The first part of the machine sands the top side of the piece and has a steel calibrating roller, a rubber-coated sanding roller, a crossbelt sanding unit, a planetary unit for multidirectional sanding and lastly a superfinishing pad unit. On the second part of the machine, specifically designed to sand the underside of the piece, we find a calibrating roller, a soft rubber-covered roller and a sanding pad unit.
Right at the start of work on the order, Vogel's colleagues strove to ensure the side most visible on the staircase was facing upwards so it could be sanded at the end with the superfinishing pad unit. The work program used for the unfinished pieces requires 60 grit belts for calibrating rollers, 120 grit for rubber-coated rollers and 180 grit for pad units. Using the machine's doors, fitted with transparent panels, Thomas Vogel observes the units and makes sure that the right belts are being used.
The stringer that is almost six metres long and weighs over 70 kg is lifted by a vacuum lifter that rests one end on the sander infeed roller unit and the other on a roller table. Vogel then turns off the lifting unit's suction device and inserts the stringer into the sanding machine; at which point, he can pick up the next stringer. Behind the machine, an operator stacks the sanded stringers. The machine removes 1 mm of material from each side at a feed speed of 6 m/min. The end result is a perfectly sanded surface on both sides.
With 50 employees, Wiehl produces around 2,000 wooden staircases per year, especially for manufacturers of pre-fabricated houses. Most of the production is done on NC machines that route the edges of the stringers, handrails, treads and landings. The treads are then profiled, together with the stringers and handrails.
Specific copying feelers ensure that the radius of the edges proceeds tangentially to the adjacent surfaces.

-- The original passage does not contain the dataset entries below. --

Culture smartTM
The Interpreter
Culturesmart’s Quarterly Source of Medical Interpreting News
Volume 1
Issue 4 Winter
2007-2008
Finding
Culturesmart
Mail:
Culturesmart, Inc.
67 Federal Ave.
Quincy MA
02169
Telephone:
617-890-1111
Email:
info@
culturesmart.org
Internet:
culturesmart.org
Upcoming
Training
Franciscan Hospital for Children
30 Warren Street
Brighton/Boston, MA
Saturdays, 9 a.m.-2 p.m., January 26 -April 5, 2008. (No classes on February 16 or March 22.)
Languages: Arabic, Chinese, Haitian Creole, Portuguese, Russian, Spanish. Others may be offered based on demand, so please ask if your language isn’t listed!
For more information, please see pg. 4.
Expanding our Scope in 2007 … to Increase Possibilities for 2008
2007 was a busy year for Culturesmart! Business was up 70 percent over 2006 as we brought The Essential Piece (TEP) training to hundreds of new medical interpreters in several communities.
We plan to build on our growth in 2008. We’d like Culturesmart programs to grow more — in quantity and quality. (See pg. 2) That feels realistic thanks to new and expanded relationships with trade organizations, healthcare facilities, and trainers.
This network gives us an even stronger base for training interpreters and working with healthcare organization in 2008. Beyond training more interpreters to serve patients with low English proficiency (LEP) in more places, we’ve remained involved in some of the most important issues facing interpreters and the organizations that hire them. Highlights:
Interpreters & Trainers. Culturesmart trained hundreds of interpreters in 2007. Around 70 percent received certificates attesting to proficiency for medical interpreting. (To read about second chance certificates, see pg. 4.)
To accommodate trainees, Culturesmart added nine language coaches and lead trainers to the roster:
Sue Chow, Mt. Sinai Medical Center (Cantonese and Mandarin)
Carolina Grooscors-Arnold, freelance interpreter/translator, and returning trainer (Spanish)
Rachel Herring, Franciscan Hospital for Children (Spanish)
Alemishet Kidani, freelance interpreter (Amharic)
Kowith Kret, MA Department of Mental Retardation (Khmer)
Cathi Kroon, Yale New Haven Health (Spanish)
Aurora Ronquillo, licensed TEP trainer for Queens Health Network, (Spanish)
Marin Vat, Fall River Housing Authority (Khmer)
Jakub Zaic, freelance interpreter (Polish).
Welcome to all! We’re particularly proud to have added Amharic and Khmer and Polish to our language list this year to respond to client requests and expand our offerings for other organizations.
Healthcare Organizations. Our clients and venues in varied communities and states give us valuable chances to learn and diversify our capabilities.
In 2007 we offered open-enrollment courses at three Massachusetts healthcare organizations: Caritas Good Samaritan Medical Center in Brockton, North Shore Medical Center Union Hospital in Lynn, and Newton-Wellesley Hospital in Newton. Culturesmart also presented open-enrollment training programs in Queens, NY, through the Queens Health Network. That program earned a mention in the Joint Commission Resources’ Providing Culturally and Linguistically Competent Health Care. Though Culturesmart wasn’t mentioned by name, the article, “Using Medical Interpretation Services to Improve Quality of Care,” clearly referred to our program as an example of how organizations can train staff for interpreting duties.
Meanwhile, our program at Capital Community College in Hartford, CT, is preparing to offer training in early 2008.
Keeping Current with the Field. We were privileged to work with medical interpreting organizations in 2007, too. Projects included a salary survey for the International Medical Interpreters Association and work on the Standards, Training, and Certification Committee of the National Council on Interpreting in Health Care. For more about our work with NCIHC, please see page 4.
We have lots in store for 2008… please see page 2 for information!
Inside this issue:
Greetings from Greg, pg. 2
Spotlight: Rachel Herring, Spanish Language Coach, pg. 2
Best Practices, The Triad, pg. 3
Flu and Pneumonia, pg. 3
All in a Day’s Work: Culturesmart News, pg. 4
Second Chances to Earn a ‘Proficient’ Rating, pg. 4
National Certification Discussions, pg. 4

In order to achieve maximum precision, Wiehl's experts calibrate the pieces before they reach the NC machining centre.
In 2019, when the time had come to replace a wide belt sanding machine purchased twenty years earlier, the CEO Jörg Wiehl opted for this SCM "dmc system bt" with top/bottom groups wide belt sander. Jörg Wiehl aimed to achieve even better quality for his machining work with this investment.
The aim was to increase ergonomics and efficiency. In addition, the machine would simplify the passage to water-borne paints. As is well known, water causes swelling and the wood fibres rise; a more precise, finer sanding contains this phenomenon. Lastly, the machine needed to have a wire brush unit for rustication of the surfaces. The need for a more ergonomic technological solution is satisfied not only by the vacuum lifters, but above all by the working units for sanding the bottom side of the piece on the SCM "dmc system bt" wide belt sander. Indeed, the latter avoids the need to rotate the panel and it going through the machine a second time. Furthermore, while the previous sanding machine was fitted with only three traditional units, this new solution also has a planetary unit and a superfinishing unit with electronic sectional pad and lamellar belt. The latter prevents excessive strain on the abrasive belt and subsequent overheating of the surface being machined. The planetary unit, in turn, simultaneously sands or brushes in every direction. This ensures an excellent surface treatment on painted surfaces and an even, well-defined structuring.
"We regard the sanding machine as essential - says Jörg Wiehl -. Each piece goes through twice, once to sand the raw material upstream of the CNC and once for an intermediate sanding of painted surfaces. Thanks to this SCM sander, the machine operator and assistant no longer need to bend down, lift or tilt heavy pieces and no longer need to return them to the machine infeed to go through again. In addition, the cycle time has been reduced by 60% and the surface quality has improved, and even the painting stage can be done more efficiently. My employees particularly appreciate the intuitive machine control and technological reliability offered by this solution".